1.7 Metodologi Penelitian
Penelitian yang dilakukan bersifat eksperimen laboratorium. Minyak kelapa sawit
(RBD Palm Olein) mengalami proses transesterifikasi dengan metanol membentuk
metil ester asam lemak minyak kelapa sawit yang kemudian dianalisa dengan FT-IR
Universitas Sumatera Utara
dan diuji bilangan iodinnya. Metil ester asam lemak minyak kelapa sawit selanjutnya
diozonolisis dengan menggunakan ozonator selama 20 jam dimana hasilnya direduksi
dengan serbuk Zn dan asam asetat encer sambil diaduk hingga merata. Campuran
disaring untuk memisahkan serbuk Zn, kemudian ditambahkan akuades dan didestilasi
vakum untuk memisahkan asam perasetat. Aldehida turunan dari metil ester asam
lemak minyak kelapa sawit yang diperoleh diuji dengan pereaksi Fehling dan Tollens
yang dilanjutkan dengan analisa FT-IR, uji bilangan iodin dan uji efisiensi inhibitor
korosi. Kemudian aldehida tersebut dipisahkan menjadi dua bagian. Bagian pertama
direaksikan dengan anilina dengan cara direfluks selama 4 jam dalam pelarut toluena.

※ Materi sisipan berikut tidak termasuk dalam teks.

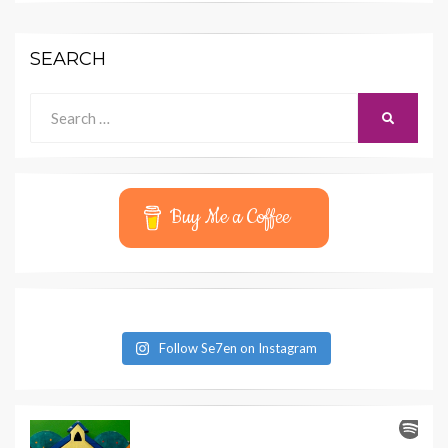
SEARCH
Search
SEARCH
for:
Buy Me a Coffee
Follow Se7en on Instagram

Hasilnya kemudian didestilasi vakum untuk menguapkan sisa anilina dan pelarut
toluena sehingga diperoleh Basa Schiff I. Bagian kedua direaksikan dengan
fenilhidrazin dengan cara direfluks selama 4 jam dalam pelarut toluena. Hasilnya
kemudian didestilasi vakum untuk menguapkan sisa fenilhidrazin dan pelarut toluena
sehingga diperoleh Basa Schiff II. Kedua jenis Basa Schiff tersebut kemudian
dianalisa dengan FT-IR, diuji dengan KLT, diuji bilangan iodin, diuji aktivitas
antibakterinya terhadap bakteri Staphylococcus aureus dan Escherichia coli dan diuji
efisiensi inhibitor korosinya terhadap logam seng dalam media HCl 0,1 N.